Problem details: Rewrite the text read from the pictures in the data below as a numbered list, one line per item, and leave out any blank lines. Do not include the pictures in your answer.

The data:
_ _ _

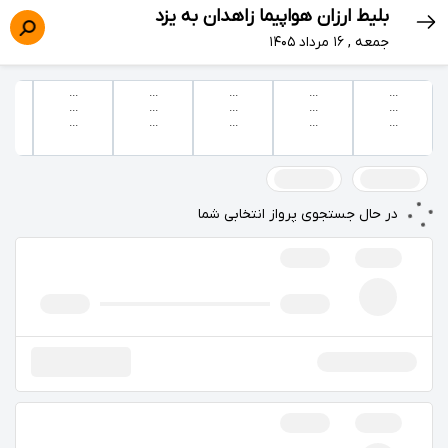
بلیط ارزان هواپیما زاهدان به یزد
جمعه , ۱۶ مرداد ۱۴۰۵
...
...
...
...
...
...
...
...
...
...
...
...
...
...
...
در حال جستجوی پرواز انتخابی شما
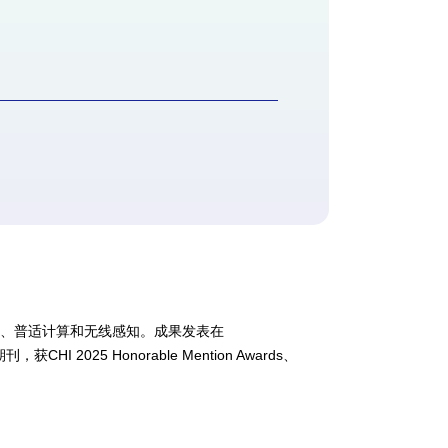
网、普适计算和无线感知。成果发表在
HI 2025 Honorable Mention Awards、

_ _ _

Answer to this problem:
1. بلیط ارزان هواپیما زاهدان به یزد
2. جمعه , ۱۶ مرداد ۱۴۰۵
3. ...
4. ...
5. ...
6. ...
7. ...
8. ...
9. ...
10. ...
11. ...
12. ...
13. ...
14. ...
15. ...
16. ...
17. ...
18. در حال جستجوی پرواز انتخابی شما
19. 网、普适计算和无线感知。成果发表在
20. HI 2025 Honorable Mention Awards、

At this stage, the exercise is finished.